Skip to content

trulens.core.feedback.feedback

trulens.core.feedback.feedback

DEPRECATED: This module is deprecated. Use trulens.core.metric instead.

The Feedback class is now a deprecated alias for Metric. This module is maintained for backward compatibility.

Classes

InvalidSelector

Bases: Exception

Raised when a selector names something that is missing in a record/app.

SkipEval

Bases: Exception

Raised when evaluating a metric function implementation to skip it so it is not aggregated with other non-skipped results.

PARAMETER DESCRIPTION
reason

Optional reason for why this evaluation was skipped.

TYPE: Optional[str] DEFAULT: None

metric

The Metric instance this run corresponds to.

TYPE: Optional[Metric] DEFAULT: None

ins

The arguments to this run.

TYPE: Optional[Dict[str, Any]] DEFAULT: None

Feedback

Bases: Metric

DEPRECATED: Use Metric instead.

This class is maintained for backward compatibility. All functionality has been moved to the Metric class.

Example of migrating to Metric
# Old way (deprecated):
from trulens.core import Feedback
feedback = Feedback(provider.relevance).on_input_output()

# New way (recommended):
from trulens.core import Metric
metric = Metric(implementation=provider.relevance).on_input_output()

◆ ENTRIES SHOWN ◆
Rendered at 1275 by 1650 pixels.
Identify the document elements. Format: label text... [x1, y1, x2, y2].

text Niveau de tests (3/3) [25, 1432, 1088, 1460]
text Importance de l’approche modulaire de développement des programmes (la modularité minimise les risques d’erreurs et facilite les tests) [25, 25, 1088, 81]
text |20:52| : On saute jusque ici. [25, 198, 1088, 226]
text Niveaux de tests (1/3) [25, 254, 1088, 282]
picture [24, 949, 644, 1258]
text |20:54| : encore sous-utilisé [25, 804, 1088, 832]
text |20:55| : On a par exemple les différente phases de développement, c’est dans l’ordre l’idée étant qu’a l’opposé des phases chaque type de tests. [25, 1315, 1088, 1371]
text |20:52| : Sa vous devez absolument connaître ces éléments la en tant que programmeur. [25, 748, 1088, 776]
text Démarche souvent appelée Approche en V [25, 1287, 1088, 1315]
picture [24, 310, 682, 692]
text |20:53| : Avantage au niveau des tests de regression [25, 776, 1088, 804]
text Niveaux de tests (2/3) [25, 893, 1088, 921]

◆ YOUR TASKS ◆
1. Reproduce the part of the deprecated feedback module documentation that opens with the words containing "DEPRECATED: This module" and closes with "module is maintained for backward compatibility.".
2. Answer these questions about the deprecated feedback module documentation:
(a) Which module does the documentation say to use instead?
(b) What is the default value of the reason parameter?
(c) When is InvalidSelector raised?
3. Please pick up the deprecated feedback module documentation where it stops and continue it.

◆ TASK RESPONSES ◆
1.
DEPRECATED: This module is deprecated. Use trulens.core.metric instead.

The Feedback class is now a deprecated alias for Metric. This module is maintained for backward compatibility.

2.
(a) trulens.core.metric
(b) None
(c) When a selector names something that is missing in a record/app.

3.
Attributes
tru_class_info instance-attribute
tru_class_info: Class

Class information of this pydantic object for use in deserialization.

Using this odd key to not pollute attribute names in whatever class we mix this into. Should be the same as CLASS_INFO.

implementation class-attribute instance-attribute
implementation: Optional[Union[Function, Method]] = None

Implementation serialization.

aggregator class-attribute instance-attribute
aggregator: Optional[Union[Function, Method]] = None

Aggregator method serialization.

examples class-attribute instance-attribute
examples: Optional[List[Tuple]] = examples

Examples to use when evaluating the metric.

criteria class-attribute instance-attribute
criteria: Optional[str] = criteria

Criteria for the metric.

additional_instructions class-attribute instance-attribute
additional_instructions: Optional[str] = (
    additional_instructions
)

Additional instructions for the metric.

combinations class-attribute instance-attribute

Mode of combining selected values to produce arguments to each feedback function call.

feedback_definition_id instance-attribute
feedback_definition_id: FeedbackDefinitionID = (
    feedback_definition_id
)

Id, if not given, uniquely determined from content.

if_exists class-attribute instance-attribute
if_exists: Optional[Lens] = None

Only execute the feedback function if the following selector names something that exists in a record/app.

Can use this to evaluate conditionally on presence of some calls, for example. Feedbacks skipped this way will have a status of FeedbackResultStatus.SKIPPED.

if_missing class-attribute instance-attribute

How to handle missing parameters in feedback function calls.

run_location instance-attribute

Where the feedback evaluation takes place (e.g. locally, at a Snowflake server, etc).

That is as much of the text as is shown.